Trigger Warning: Racial and Weapon-Related Topics 

    First, one of the group members talked about marriage. I don't know much about marriage since I haven't been in one, and to be honest, I'm not sure if that's a good thing or a bad thing. However, I noticed that in some relationships, men often tend to propose a solution rather than a listener, which is a little concerning. Men often receive less mental health and emotional support, and in impasses like this, they are, or we are, expected to provide a solution directly and independently. This social expectation, which may be somehow related to masculinity, actually leads to a concerning representation. When men are in a relationship, they may tend to provide solutions and "educate" the other party on how to solve the problem instead of listening and offering emotional support. I think I can defend men somehow, that we don't intend to "educate" the other party, but we just have no idea how to provide emotional support. 

    When discussing stressors, the high social expectations men face can be another significant concern. My professor recommended this book: Violence: Reflections on a National Epidemic. This book discusses how lack of support and masculinity threats turn men into monsters that either destroy themselves or, worse, kill others.

    Reflecting on the support I have, I only have maybe a friend or two with whom I feel comfortable sharing my feelings. The other resources I have are school counselors and GuardMe. My family is not a safe place to share my feelings either since they cannot even maintain the minimum confidentially I expected. Expressing emotion can be perceived as a sign of weakness. For the CEU courses provided by CACCF, there is a dedicated course for counseling men about how they can be broken.

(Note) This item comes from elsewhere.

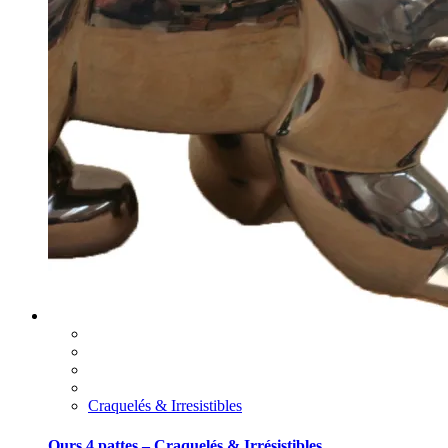
Craquelés & Irresistibles
Ours 4 pattes – Craquelés & Irrésistibles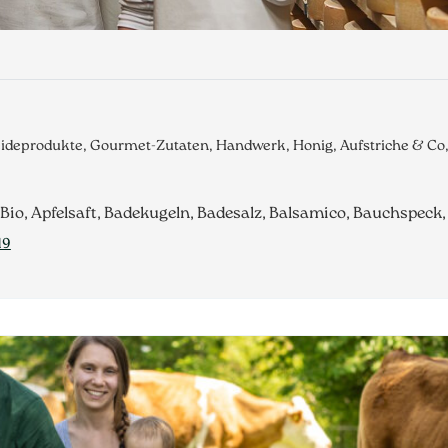
eideprodukte, Gourmet-Zutaten, Handwerk, Honig, Aufstriche & C
 Bio, Apfelsaft, Badekugeln, Badesalz, Balsamico, Bauchspeck
19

    Moving away from East Asian culture, then to the States, and finally coming to Canada, I can feel that the masculinity expectation stresses me less, and I can feel more peace here. In East Asia, the masculinity pressure is from the so-called "traditional values" regarding the patriarchal hierarchy and the importance of the "father" feature. In the States, it is about racial tension as a minority. It is not safe to walk around showing weakness, or you can be an easy target. I often carry a gun and other weapons when going to conservative areas, even in the blue states. Unfortunately, I don't see any signs of improvement right now, and I'm glad I moved to Canada. Does this culture cause harm? Yes, because these social expectations push men all the way back to the bottom of Maslow's pyramid of needs-safety. Being bullied whenever can cause trauma, and trauma causes more stress in the future.